• _Your instructions_
Nothing in the data is to be left out; copy it exactly.

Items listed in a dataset
■ ■ ■ ■ ■
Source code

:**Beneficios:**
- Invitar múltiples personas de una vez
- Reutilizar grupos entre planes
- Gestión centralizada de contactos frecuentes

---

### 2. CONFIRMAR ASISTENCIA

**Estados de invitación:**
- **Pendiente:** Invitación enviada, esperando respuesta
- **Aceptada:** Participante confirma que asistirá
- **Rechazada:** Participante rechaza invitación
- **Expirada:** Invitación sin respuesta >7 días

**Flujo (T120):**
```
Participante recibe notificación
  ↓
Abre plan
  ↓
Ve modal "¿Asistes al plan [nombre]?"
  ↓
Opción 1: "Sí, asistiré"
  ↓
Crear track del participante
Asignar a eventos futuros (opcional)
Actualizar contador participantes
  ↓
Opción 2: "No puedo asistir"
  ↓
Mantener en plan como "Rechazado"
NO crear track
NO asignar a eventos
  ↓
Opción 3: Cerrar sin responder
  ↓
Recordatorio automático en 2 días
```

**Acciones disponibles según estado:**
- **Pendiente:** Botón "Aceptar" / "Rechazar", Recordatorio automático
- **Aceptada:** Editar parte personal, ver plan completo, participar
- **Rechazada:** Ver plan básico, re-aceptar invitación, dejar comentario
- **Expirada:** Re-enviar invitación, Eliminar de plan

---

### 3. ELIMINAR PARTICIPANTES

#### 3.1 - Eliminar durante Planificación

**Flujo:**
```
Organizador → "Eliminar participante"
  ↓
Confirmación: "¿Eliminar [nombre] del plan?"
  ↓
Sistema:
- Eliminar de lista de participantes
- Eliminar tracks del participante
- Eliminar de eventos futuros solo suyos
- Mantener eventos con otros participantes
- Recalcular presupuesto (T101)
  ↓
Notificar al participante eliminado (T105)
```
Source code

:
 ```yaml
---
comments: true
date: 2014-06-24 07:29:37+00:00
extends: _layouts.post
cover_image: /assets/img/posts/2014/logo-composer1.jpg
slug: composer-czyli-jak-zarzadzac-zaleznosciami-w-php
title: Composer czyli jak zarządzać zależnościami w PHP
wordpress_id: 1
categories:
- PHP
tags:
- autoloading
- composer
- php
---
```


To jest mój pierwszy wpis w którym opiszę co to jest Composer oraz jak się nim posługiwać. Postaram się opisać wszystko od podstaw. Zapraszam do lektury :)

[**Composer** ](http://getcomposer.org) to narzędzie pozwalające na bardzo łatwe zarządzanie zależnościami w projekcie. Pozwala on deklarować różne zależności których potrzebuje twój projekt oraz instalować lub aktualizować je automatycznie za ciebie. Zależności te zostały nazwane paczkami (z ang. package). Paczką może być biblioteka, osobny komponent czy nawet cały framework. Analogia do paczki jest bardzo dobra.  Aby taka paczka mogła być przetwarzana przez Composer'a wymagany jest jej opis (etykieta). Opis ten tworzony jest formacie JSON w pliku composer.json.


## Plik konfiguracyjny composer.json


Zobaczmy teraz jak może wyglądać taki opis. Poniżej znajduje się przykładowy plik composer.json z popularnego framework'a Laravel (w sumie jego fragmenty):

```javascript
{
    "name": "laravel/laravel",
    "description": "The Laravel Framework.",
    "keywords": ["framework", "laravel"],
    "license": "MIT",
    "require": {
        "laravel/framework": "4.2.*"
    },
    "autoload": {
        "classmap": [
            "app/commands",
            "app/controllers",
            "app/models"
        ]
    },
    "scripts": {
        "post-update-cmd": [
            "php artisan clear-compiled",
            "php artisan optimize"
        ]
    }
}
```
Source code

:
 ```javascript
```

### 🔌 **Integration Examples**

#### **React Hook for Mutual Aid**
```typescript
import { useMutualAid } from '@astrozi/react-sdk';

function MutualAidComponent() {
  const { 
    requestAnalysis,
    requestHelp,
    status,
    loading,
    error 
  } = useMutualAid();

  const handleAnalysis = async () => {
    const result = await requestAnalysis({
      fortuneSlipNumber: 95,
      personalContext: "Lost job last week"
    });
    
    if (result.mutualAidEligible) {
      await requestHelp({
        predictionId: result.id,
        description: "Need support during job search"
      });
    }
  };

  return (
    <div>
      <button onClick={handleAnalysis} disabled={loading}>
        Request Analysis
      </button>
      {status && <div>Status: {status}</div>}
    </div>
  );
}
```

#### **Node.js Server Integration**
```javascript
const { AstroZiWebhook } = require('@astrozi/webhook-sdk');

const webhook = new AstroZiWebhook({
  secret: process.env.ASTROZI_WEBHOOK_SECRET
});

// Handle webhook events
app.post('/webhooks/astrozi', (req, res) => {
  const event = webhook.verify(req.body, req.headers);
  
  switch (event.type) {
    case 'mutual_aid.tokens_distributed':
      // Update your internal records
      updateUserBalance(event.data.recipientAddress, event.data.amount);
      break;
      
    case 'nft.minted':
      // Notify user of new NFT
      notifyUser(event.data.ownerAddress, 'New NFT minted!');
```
■ ■ ■ ■ ■
• _Reply_
Source code

:**Beneficios:**
- Invitar múltiples personas de una vez
- Reutilizar grupos entre planes
- Gestión centralizada de contactos frecuentes

---

### 2. CONFIRMAR ASISTENCIA

**Estados de invitación:**
- **Pendiente:** Invitación enviada, esperando respuesta
- **Aceptada:** Participante confirma que asistirá
- **Rechazada:** Participante rechaza invitación
- **Expirada:** Invitación sin respuesta >7 días

**Flujo (T120):**
```
Participante recibe notificación
  ↓
Abre plan
  ↓
Ve modal "¿Asistes al plan [nombre]?"
  ↓
Opción 1: "Sí, asistiré"
  ↓
Crear track del participante
Asignar a eventos futuros (opcional)
Actualizar contador participantes
  ↓
Opción 2: "No puedo asistir"
  ↓
Mantener en plan como "Rechazado"
NO crear track
NO asignar a eventos
  ↓
Opción 3: Cerrar sin responder
  ↓
Recordatorio automático en 2 días
```

**Acciones disponibles según estado:**
- **Pendiente:** Botón "Aceptar" / "Rechazar", Recordatorio automático
- **Aceptada:** Editar parte personal, ver plan completo, participar
- **Rechazada:** Ver plan básico, re-aceptar invitación, dejar comentario
- **Expirada:** Re-enviar invitación, Eliminar de plan

---

### 3. ELIMINAR PARTICIPANTES

#### 3.1 - Eliminar durante Planificación

**Flujo:**
```
Organizador → "Eliminar participante"
  ↓
Confirmación: "¿Eliminar [nombre] del plan?"
  ↓
Sistema:
- Eliminar de lista de participantes
- Eliminar tracks del participante
- Eliminar de eventos futuros solo suyos
- Mantener eventos con otros participantes
- Recalcular presupuesto (T101)
  ↓
Notificar al participante eliminado (T105)
```
Source code

:
 ```yaml
---
comments: true
date: 2014-06-24 07:29:37+00:00
extends: _layouts.post
cover_image: /assets/img/posts/2014/logo-composer1.jpg
slug: composer-czyli-jak-zarzadzac-zaleznosciami-w-php
title: Composer czyli jak zarządzać zależnościami w PHP
wordpress_id: 1
categories:
- PHP
tags:
- autoloading
- composer
- php
---
```


To jest mój pierwszy wpis w którym opiszę co to jest Composer oraz jak się nim posługiwać. Postaram się opisać wszystko od podstaw. Zapraszam do lektury :)

[**Composer** ](http://getcomposer.org) to narzędzie pozwalające na bardzo łatwe zarządzanie zależnościami w projekcie. Pozwala on deklarować różne zależności których potrzebuje twój projekt oraz instalować lub aktualizować je automatycznie za ciebie. Zależności te zostały nazwane paczkami (z ang. package). Paczką może być biblioteka, osobny komponent czy nawet cały framework. Analogia do paczki jest bardzo dobra.  Aby taka paczka mogła być przetwarzana przez Composer'a wymagany jest jej opis (etykieta). Opis ten tworzony jest formacie JSON w pliku composer.json.


## Plik konfiguracyjny composer.json


Zobaczmy teraz jak może wyglądać taki opis. Poniżej znajduje się przykładowy plik composer.json z popularnego framework'a Laravel (w sumie jego fragmenty):

```javascript
{
    "name": "laravel/laravel",
    "description": "The Laravel Framework.",
    "keywords": ["framework", "laravel"],
    "license": "MIT",
    "require": {
        "laravel/framework": "4.2.*"
    },
    "autoload": {
        "classmap": [
            "app/commands",
            "app/controllers",
            "app/models"
        ]
    },
    "scripts": {
        "post-update-cmd": [
            "php artisan clear-compiled",
            "php artisan optimize"
        ]
    }
}
```
Source code

:
 ```javascript
```

### 🔌 **Integration Examples**

#### **React Hook for Mutual Aid**
```typescript
import { useMutualAid } from '@astrozi/react-sdk';

function MutualAidComponent() {
  const { 
    requestAnalysis,
    requestHelp,
    status,
    loading,
    error 
  } = useMutualAid();

  const handleAnalysis = async () => {
    const result = await requestAnalysis({
      fortuneSlipNumber: 95,
      personalContext: "Lost job last week"
    });
    
    if (result.mutualAidEligible) {
      await requestHelp({
        predictionId: result.id,
        description: "Need support during job search"
      });
    }
  };

  return (
    <div>
      <button onClick={handleAnalysis} disabled={loading}>
        Request Analysis
      </button>
      {status && <div>Status: {status}</div>}
    </div>
  );
}
```

#### **Node.js Server Integration**
```javascript
const { AstroZiWebhook } = require('@astrozi/webhook-sdk');

const webhook = new AstroZiWebhook({
  secret: process.env.ASTROZI_WEBHOOK_SECRET
});

// Handle webhook events
app.post('/webhooks/astrozi', (req, res) => {
  const event = webhook.verify(req.body, req.headers);
  
  switch (event.type) {
    case 'mutual_aid.tokens_distributed':
      // Update your internal records
      updateUserBalance(event.data.recipientAddress, event.data.amount);
      break;
      
    case 'nft.minted':
      // Notify user of new NFT
      notifyUser(event.data.ownerAddress, 'New NFT minted!');
```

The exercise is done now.